> _PROVIDED PASSAGE_:
┏━━
Hallucinations are a result of how LLMs simply generate sequences of probable tokens. Depending on instruction fine tuning and how your prompt was related to the instruction tuning dataset it might be the case that the most statistically likely sequence of tokens was to generate a date like "Jan 2022" along with the preamble about training cut off.
In general, you can not infer anything about model training and date cutoffs (or other model metadata) from the output because it might just be a statistically probable hallucination based on the training dataset.
The only way to really know any model metadata like training cutoff dates is to have someone at OpenAI actually vouch for it because they're the only ones that really know what data sets were used to train the model and whatever is the latest item included in it.
Of course, even if the prompt given to ChatGPT is "Cutoff date: 2033-01" it doesn't mean it was actually trained using knowledge up to that date. But it was indeed provided with that date as part of its prompt so that it could use that in its responses (and it does).
┗━━
> _Extracted page text data_:
┏━━
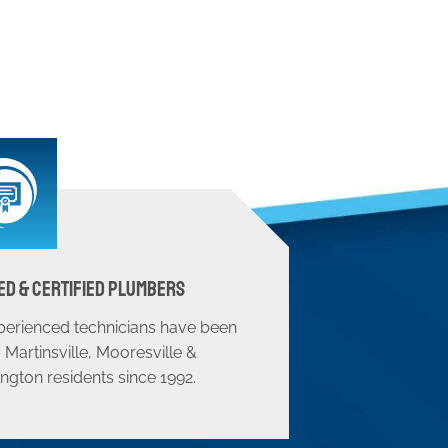
ed & Certified Plumbers
perienced technicians have been
 Martinsville, Mooresville &
ngton residents since 1992.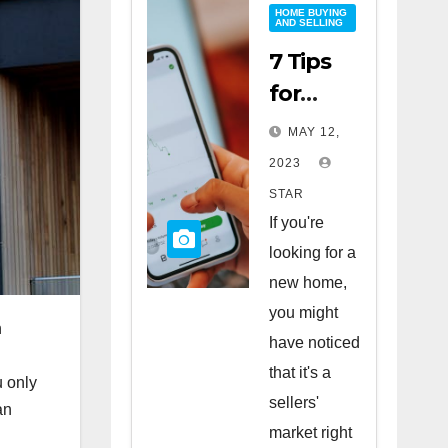
HOME BUYING
AND SELLING
7 Tips
for
Buying
MAY 12,
a Home
2023
in a
STAR
Sellers’
If you're
Market
looking for a
new home,
you might
n
have noticed
that it's a
u only
sellers'
an
market right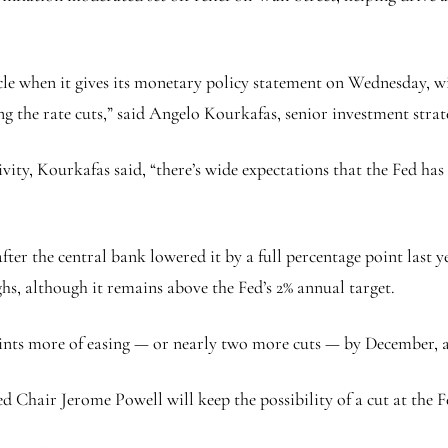
ycle when it gives its monetary policy statement on Wednesday, 
g the rate cuts,” said Angelo Kourkafas, senior investment strat
vity, Kourkafas said, “there’s wide expectations that the Fed has
ter the central bank lowered it by a full percentage point last ye
s, although it remains above the Fed’s 2% annual target.
points more of easing — or nearly two more cuts — by December,
d Chair Jerome Powell will keep the possibility of a cut at the 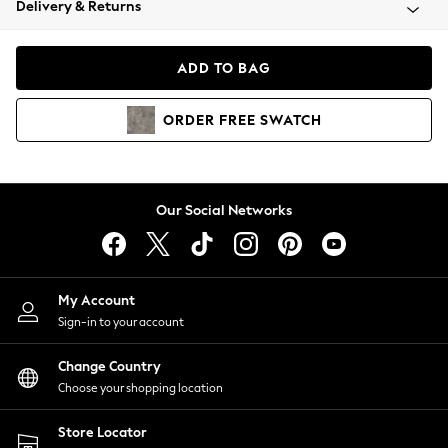
Delivery & Returns
Coats & Jackets
Co-ords
Dresses
ADD TO BAG
Fleeces
Hoodies & Sweatshirts
ORDER
FREE
SWATCH
Jeans
Jumpsuits & Playsuits
Joggers
Knitwear
Our Social Networks
Leggings
Lingerie
Loungewear
Nightwear
My Account
Shirts & Blouses
Sign-in to your account
Shorts
Change Country
Skirts
Choose your shopping location
Suits & Tailoring
Sportswear
Store Locator
Swimwear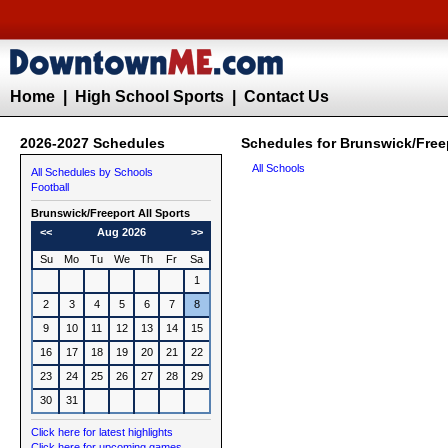
Home
|
High School Sports
|
Contact Us
2026-2027 Schedules
Schedules for Brunswick/Freep
All Schools
All Schedules by Schools
Football
Brunswick/Freeport All Sports
<<
Aug 2026
>>
Su
Mo
Tu
We
Th
Fr
Sa
1
2
3
4
5
6
7
8
9
10
11
12
13
14
15
16
17
18
19
20
21
22
23
24
25
26
27
28
29
30
31
Click here for latest highlights
Click here for upcoming games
┗━━
> _TASK LIST_:
- A) In the passage on model training cutoff dates, who is said to be the only ones who can really vouch for a model's training cutoff date?
- B) Extend the passage on model training cutoff dates, starting after its final sentence.
The extracted page text data has no role here.

> _ANSWER SECTION_:
- A) Someone at OpenAI, because they are the only ones who know which datasets were used to train the model.

- B)
I am saying even in the case that the date was given unless you have direct access to the relevant data you can not conclude the date in the output was included anywhere in the input prompts (system or otherwise).
I find the funniest aspect of hallucinations etc to be that we've designed and trained these models based off our knowledge of biological brains and learning.
We expect these models to both act like a biological brain does and yet be absolutely perfect (ie not act like a biological brain does).
Same thing for image recognition and pretty much everything else machine: "I think that kinda sorta looks like a cat" some meatbag: "ha ha dum robot that's a dog says "you too" when the server says 'have a good meal'"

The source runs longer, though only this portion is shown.